Si la mission consultative est donc bien inscrite dans la Constitution, celle de juge ne l’est pas. Le Conseil d’État continue toutefois d’exercer cette mission. La création des tribunaux administratifs en 1953 puis celle des cours administratives d’appel en 1987 placeront l’institution au plus haut échelon de l’ordre administratif.

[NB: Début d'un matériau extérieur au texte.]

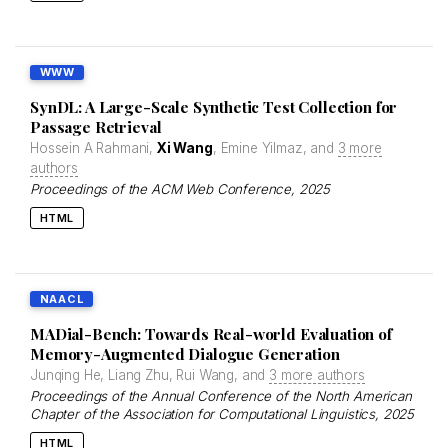
WWW
SynDL: A Large-Scale Synthetic Test Collection for
Passage Retrieval
Hossein A Rahmani,
Xi Wang
, Emine Yilmaz, and
3 more
authors
Proceedings of the ACM Web Conference
, 2025
HTML
NAACL
MADial-Bench: Towards Real-world Evaluation of
Memory-Augmented Dialogue Generation
Junqing He, Liang Zhu, Rui Wang, and
3 more authors
Proceedings of the Annual Conference of the North American
Chapter of the Association for Computational Linguistics
, 2025
HTML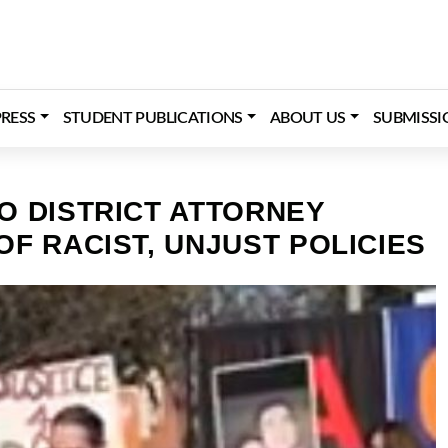
RESS
STUDENT PUBLICATIONS
ABOUT US
SUBMISSI
O DISTRICT ATTORNEY
F RACIST, UNJUST POLICIES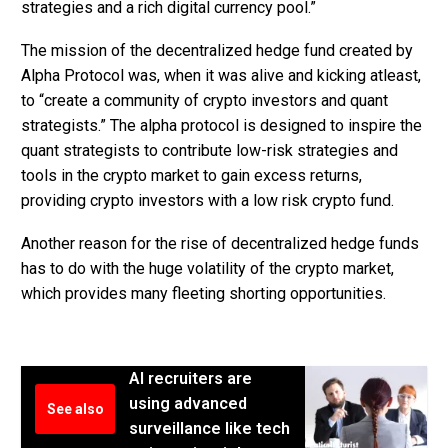
strategies and a rich digital currency pool.”
The mission of the decentralized hedge fund created by
Alpha Protocol was, when it was alive and kicking atleast,
to “create a community of crypto investors and quant
strategists.” The alpha protocol is designed to inspire the
quant strategists to contribute low-risk strategies and
tools in the crypto market to gain excess returns,
providing crypto investors with a low risk crypto fund.
Another reason for the rise of decentralized hedge funds
has to do with the huge volatility of the crypto market,
which provides many fleeting shorting opportunities.
AI recruiters are
using advanced
See also
surveillance like tech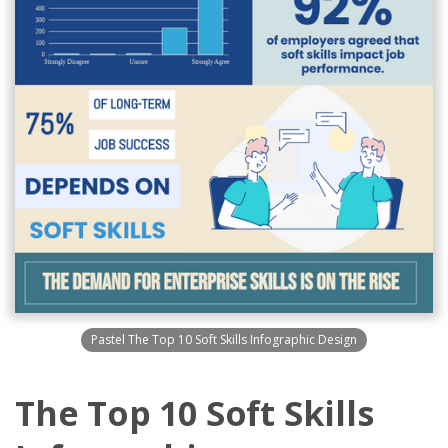
Pastel The Top 10 Soft Skills Infographic Design
The Top 10 Soft Skills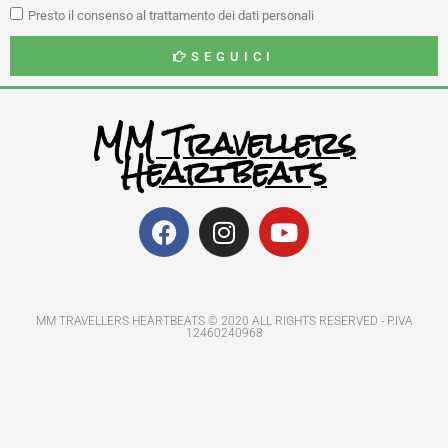
Presto il consenso al trattamento dei dati personali
SEGUICI
MM Travellers
Heartbeats
MM TRAVELLERS HEARTBEATS © 2020 ALL RIGHTS RESERVED​ - P.IVA
12460240968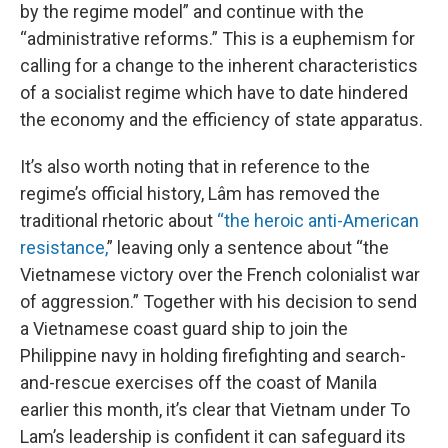
by the regime model” and continue with the
“administrative reforms.” This is a euphemism for
calling for a change to the inherent characteristics
of a socialist regime which have to date hindered
the economy and the efficiency of state apparatus.
It’s also worth noting that in reference to the
regime’s official history, Lâm has removed the
traditional rhetoric about
“the heroic anti-American
resistance,
” leaving only a sentence about “the
Vietnamese victory over the French colonialist war
of aggression.” Together with his decision to send
a Vietnamese coast guard ship to join the
Philippine navy in holding firefighting and search-
and-rescue exercises off the coast of Manila
earlier this month, it’s clear that Vietnam under To
Lam’s leadership is confident it can safeguard its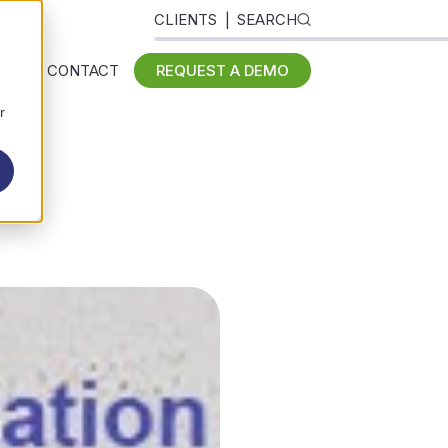
CLIENTS
SEARCH
 US
CONTACT
REQUEST A DEMO
r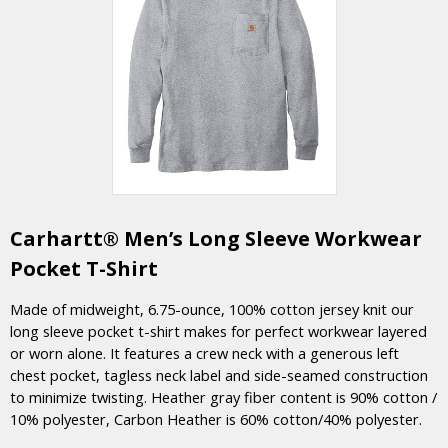
Carhartt® Men’s Long Sleeve Workwear
Pocket T-Shirt
Made of midweight, 6.75-ounce, 100% cotton jersey knit our
long sleeve pocket t-shirt makes for perfect workwear layered
or worn alone. It features a crew neck with a generous left
chest pocket, tagless neck label and side-seamed construction
to minimize twisting. Heather gray fiber content is 90% cotton /
10% polyester, Carbon Heather is 60% cotton/40% polyester.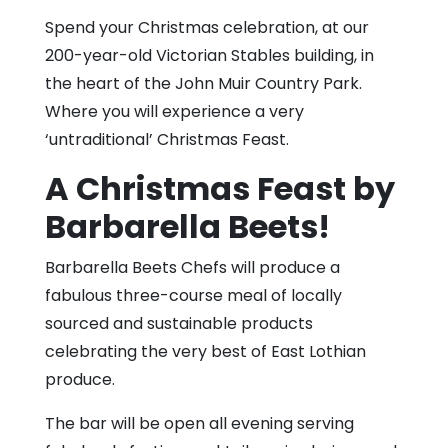
Spend your Christmas celebration, at our
200-year-old Victorian Stables building, in
the heart of the John Muir Country Park.
Where you will experience a very
‘untraditional’ Christmas Feast.
A Christmas Feast by
Barbarella Beets!
Barbarella Beets Chefs will produce a
fabulous three-course meal of locally
sourced and sustainable products
celebrating the very best of East Lothian
produce.
The bar will be open all evening serving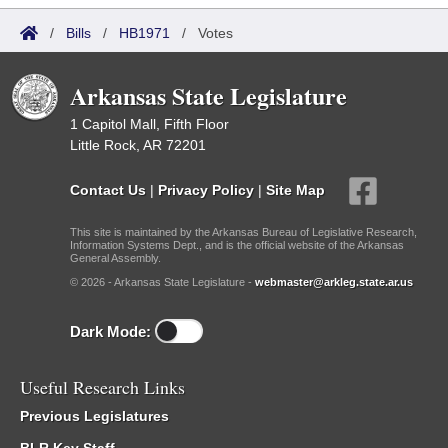
/
Bills
/
HB1971
/
Votes
Arkansas State Legislature
1 Capitol Mall, Fifth Floor
Little Rock, AR 72201
Contact Us
|
Privacy Policy
|
Site Map
This site is maintained by the Arkansas Bureau of Legislative Research,
Information Systems Dept., and is the official website of the Arkansas
General Assembly.
© 2026 - Arkansas State Legislature -
webmaster@arkleg.state.ar.us
Dark Mode:
Useful Research Links
Previous Legislatures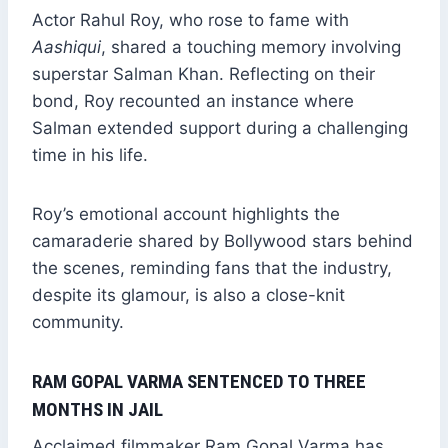
Actor Rahul Roy, who rose to fame with
Aashiqui
, shared a touching memory involving
superstar Salman Khan. Reflecting on their
bond, Roy recounted an instance where
Salman extended support during a challenging
time in his life.
Roy’s emotional account highlights the
camaraderie shared by Bollywood stars behind
the scenes, reminding fans that the industry,
despite its glamour, is also a close-knit
community.
RAM GOPAL VARMA SENTENCED TO THREE
MONTHS IN JAIL
Acclaimed filmmaker Ram Gopal Varma has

C’est la révision constitutionnelle de 2008 qui confirmera le rôle du Conseil d’État comme plus haute juridiction administrative. En effet, l’article 61-1, qui donne naissance à la question prioritaire de constitutionnalité, permet à tout justiciable de saisir le Conseil constitutionnel s’il estime qu’une disposition législative porte atteinte aux droits et libertés garantis par la Constitution, après renvoi de l’affaire par le Conseil d’État (pour l’ordre administratif) et la Cour de cassation (pour l’ordre judiciaire).  

De plus, cette révision constitutionnelle permet désormais aux présidents des deux assemblées parlementaires (Assemblée nationale et Sénat) de saisir le Conseil d’État pour avis sur une proposition de loi élaborée par les parlementaires.